Selain masalah internal, kurangnya apresiasi dari pihak kampus terhadap mahasiswa yang aktif di ormawa juga menjadi faktor yang memperburuk keadaan. Mahasiswa yang sudah mengorbankan waktu, tenaga, dan bahkan akademiknya demi menjalankan organisasi sering kali tidak mendapatkan pengakuan yang setimpal. Berbeda dengan program MBKM yang mendapat rekognisi dalam bentuk SKS atau sertifikat, kontribusi mahasiswa dalam ormawa sering dianggap sebagai “pilihan pribadi” tanpa penghargaan konkret. Akibatnya, semakin banyak mahasiswa yang enggan aktif di ormawa karena merasa tidak ada keuntungan nyata yang mereka dapatkan. Seharusnya, kampus bisa memberikan apresiasi yang lebih jelas, seperti pengakuan SKS, beasiswa bagi mahasiswa aktif di organisasi, atau program insentif lain yang bisa menjadi daya tarik bagi mahasiswa untuk tetap berorganisasi.
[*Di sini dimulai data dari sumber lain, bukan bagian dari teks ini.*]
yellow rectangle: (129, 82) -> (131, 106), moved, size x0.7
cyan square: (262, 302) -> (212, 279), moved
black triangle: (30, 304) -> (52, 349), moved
Jika ormawa ingin tetap eksis dan relevan, maka perlu ada perubahan besar dalam cara kerja dan pola pikir. Reformasi pola kaderisasi harus dilakukan agar tidak hanya fokus pada perekrutan dan penyelenggaraan acara, tetapi juga pada pengembangan keterampilan anggota. Selain itu, program yang lebih fleksibel dan sesuai dengan kebutuhan mahasiswa saat ini perlu diterapkan, misalnya dengan menyediakan kegiatan yang berbasis proyek nyata. Ormawa juga harus meningkatkan nilai tambah bagi anggotanya dengan menyediakan pelatihan yang benar-benar bermanfaat, seperti manajemen proyek dan networking dengan profesional. Tak kalah penting, kampus perlu didorong untuk memberikan apresiasi lebih besar bagi mahasiswa yang aktif dalam organisasi.
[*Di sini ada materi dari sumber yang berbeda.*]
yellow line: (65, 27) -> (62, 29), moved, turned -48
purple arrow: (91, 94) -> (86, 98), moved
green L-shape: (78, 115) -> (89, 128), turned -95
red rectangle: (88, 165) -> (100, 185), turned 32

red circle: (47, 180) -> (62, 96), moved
Ormawa bukan sekadar tempat untuk mencari kesibukan, melainkan wadah bagi mahasiswa untuk berkembang. Jika tidak ada perubahan signifikan, maka bukan hal yang mustahil jika ormawa hanya akan menjadi nama tanpa makna—ditinggalkan oleh mahasiswa yang lebih memilih jalan lain untuk berkembang. Jadi, masihkah kita ingin mempertahankan ormawa dalam bentuknya yang sekarang? Atau sudah saatnya kita melakukan perubahan?